→ **Texte à lire**

C'est une adresse tenue secrète, un immeuble comme il y en a tant d'autres à Rennes. Dans les entrailles de ce bâtiment, se cache un trésor bien gardé, un sanctuaire auquel seulement quelques personnes ont le droit d'accéder.
Nous sommes dans l'un des six NRA que compte la ville. Un NRA (noeud de raccordement des abonnés), c'est un local technique technique sécurisé et mystérieux. Rares sont ceux qui ont le privilège de pouvoir y pénétrer. Et pour cause, un NRA, c'est un central téléphonique dans lequel aboutissent les lignes téléphoniques des abonnés. Autrefois dédié au réseau téléphonique commuté, il sert aujourd'hui pour l'ADSL, mais aussi pour les terminaux de paiement ou les alarmes de tous les abonnés qui ne sont pas encore passés à la fibre optique.

→ **Données**
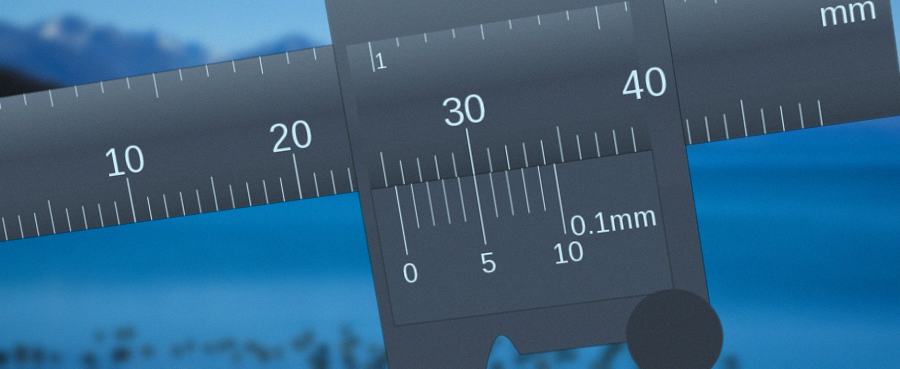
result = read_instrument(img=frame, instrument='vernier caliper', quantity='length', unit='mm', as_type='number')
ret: 25.5 mm
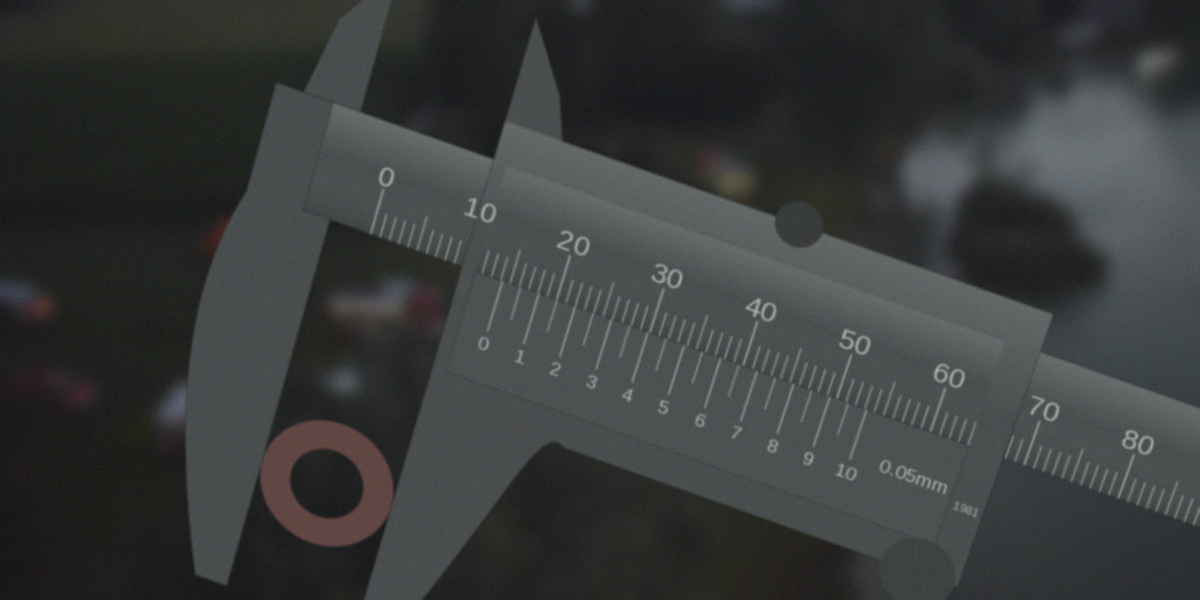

→ **Exercice**
Dans le texte sur le central téléphonique de Rennes, remplacez « immeuble » par « édifice » et recopiez le passage qui commence par les mots contenant « C'est une adresse » et se termine par « le droit d'accéder. ». Ces données proviennent d'une autre source que le texte.

→ **Corrigé**
C'est une adresse tenue secrète, un édifice comme il y en a tant d'autres à Rennes. Dans les entrailles de ce bâtiment, se cache un trésor bien gardé, un sanctuaire auquel seulement quelques personnes ont le droit d'accéder.